A systematic review published in 2009 found that the quality of evidence cited in compendia for off-label cancer drug usage is less rigorous than the standards supporting FDA-approved drugs. This analysis of 14 off-label indications of cancer drugs found substantial limitations in the level, quantity, consistency, and timeliness of evidence among commonly used compendia. Evidence cited by the compendia was often not up-to-date and differed from evidence retrieved through an independent search by the authors. This raises concern that payers may be compelled to cover inadequately proven treatments for which the risks outweigh benefits. Despite the findings of this systematic review, this issue has not been addressed since then.
Therefore, the authors of paper published in the JAMA examined the current compendia listings for the tyrosine kinase inhibitor erlotinib, which is currently FDA-approved for treatment of non–small cell lung cancer (NSCLC) and pancreatic cancer. They compared the off-label indications for erlotinib listed within recent versions of the compendia and evaluated the evidence cited for each indication.

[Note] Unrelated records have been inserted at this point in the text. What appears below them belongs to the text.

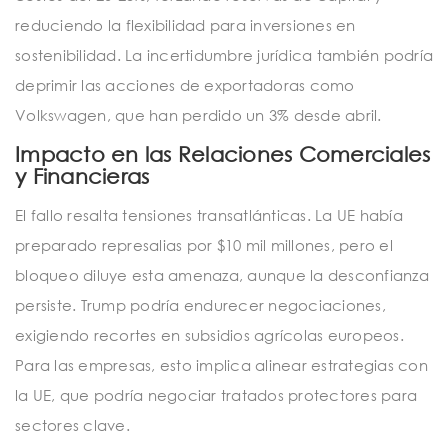
reduciendo la flexibilidad para inversiones en
sostenibilidad. La incertidumbre jurídica también podría
deprimir las acciones de exportadoras como
Volkswagen, que han perdido un 3% desde abril.
Impacto en las Relaciones Comerciales
y Financieras
El fallo resalta tensiones transatlánticas. La UE había
preparado represalias por $10 mil millones, pero el
bloqueo diluye esta amenaza, aunque la desconfianza
persiste. Trump podría endurecer negociaciones,
exigiendo recortes en subsidios agrícolas europeos.
Para las empresas, esto implica alinear estrategias con
la UE, que podría negociar tratados protectores para
sectores clave.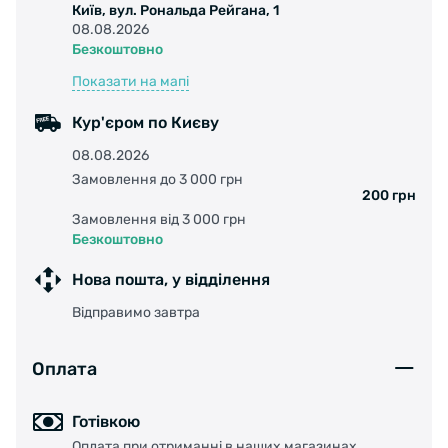
Київ, вул. Рональда Рейгана, 1
08.08.2026
Безкоштовно
Показати на мапі
Кур'єром по Києву
08.08.2026
Замовлення до 3 000 грн
200 грн
Замовлення від 3 000 грн
Безкоштовно
Нова пошта, у відділення
Відправимо завтра
Оплата
Готівкою
Оплата при отриманні в наших магазинах,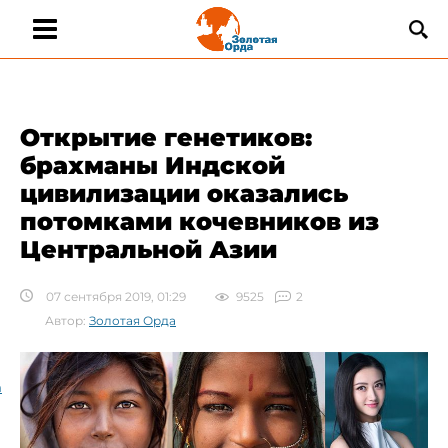
Открытие генетиков:
брахманы Индской
цивилизации оказались
потомками кочевников из
Центральной Азии
07 сентября 2019, 01:29
9525
2
Автор:
Золотая Орда
а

Persistent inconsistencies were noted in recommendations between the compendia and methodological weaknesses in the analyses of the evidence. For example, erlotinib has no off-label indications in AHFS, 1 off-label indication for head and neck cancer in Clinical Pharmacology, 8 off-label indications for colorectal cancer, newly diagnosed glioblastoma, recurrent glioblastoma, recurrent or metastatic head and neck cancer, renal cancer, NSCLC, ovarian cancer, and prostate cancer in DrugDex, and 3 off-label indications for chordoma, leptomeningeal metastases, and renal cancer in NCCN.
Moreover, the evidence cited to support the off-label indications for erlotinib is of weak quality in several instances, such as single case reports, small case series, and a phase I trial. In cases in which compendia disagree, generally a use is covered if at least 1 reference includes that indication.

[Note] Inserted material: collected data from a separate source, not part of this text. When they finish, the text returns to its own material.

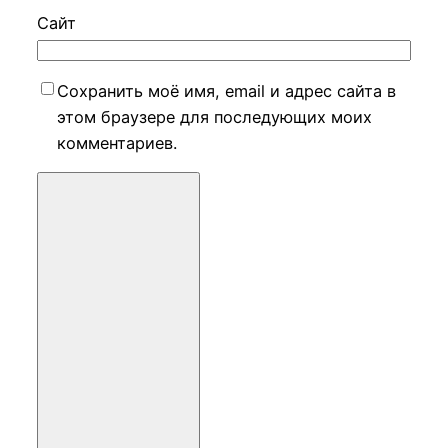
Сайт
Сохранить моё имя, email и адрес сайта в
этом браузере для последующих моих
комментариев.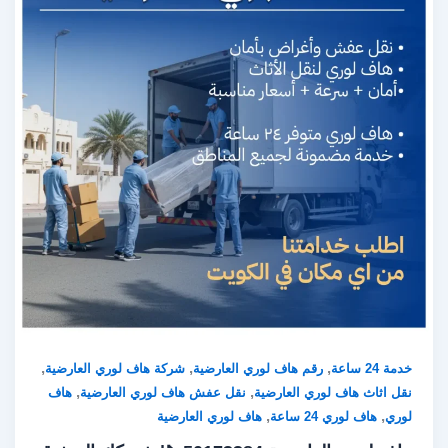
,
,
,
خدمة 24 ساعة
رقم هاف لوري العارضية
شركة هاف لوري العارضية
,
,
نقل اثاث هاف لوري العارضية
نقل عفش هاف لوري العارضية
هاف
,
,
لوري
هاف لوري 24 ساعة
هاف لوري العارضية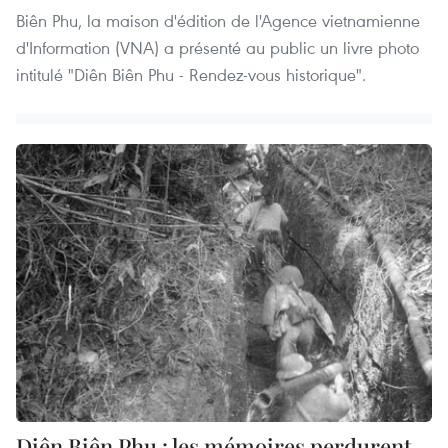
Biên Phu, la maison d'édition de l'Agence vietnamienne
d'Information (VNA) a présenté au public un livre photo
intitulé "Diên Biên Phu - Rendez-vous historique".
Diên Biên Phu : les mémoires perdurent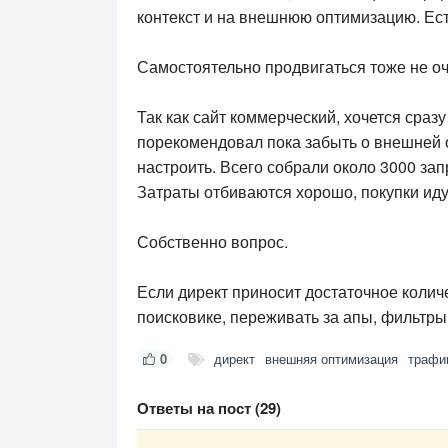
контекст и на внешнюю оптимизацию. Есте
Самостоятельно продвигаться тоже не оч
Так как сайт коммерческий, хочется сраз
порекомендовал пока забыть о внешней о
настроить. Всего собрали около 3000 зап
Затраты отбиваются хорошо, покупки иду
Собственно вопрос.
Если директ приносит достаточное коли
поисковике, переживать за апы, фильтры
0
директ
внешняя оптимизация
трафи
Ответы на пост (29)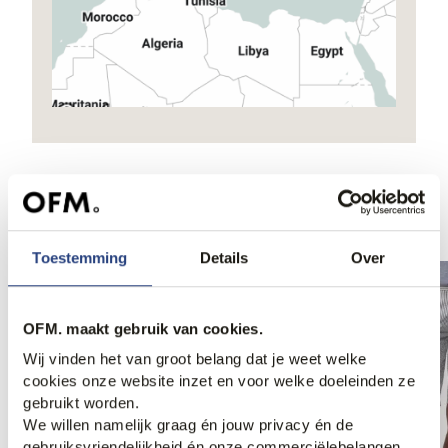
Ook iets voor jou?
Toestemming
Details
Over
OFM. maakt gebruik van cookies.
Wij vinden het van groot belang dat je weet welke
cookies onze website inzet en voor welke doeleinden ze
gebruikt worden.
We willen namelijk graag én jouw privacy én de
gebruiksvriendelijkheid én onze commerciëlebelangen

Development of the compendia-based model for coverage decisions originated in an era when fewer drugs were available for patients, the cost of oncology drugs was lower, there was less appreciation of the potential long-term side effects of treatments, and views on evidentiary standards differed from today. Given changes in the landscape of cancer treatment and costs, this model should be reassessed.
The authors also wrote that there is limited transparency about how compendia are assembled or about conflicts of interest on the part of their contributors, and there are substantial inconsistencies both between and within these resources. They concluded that the current compendia-based approach for coverage decisions in oncology has lacked oversight and is not suitable for making safe recommendations or coverage decisions for cancer drugs. Given the clear limitations of this outdated system, a different model is warranted.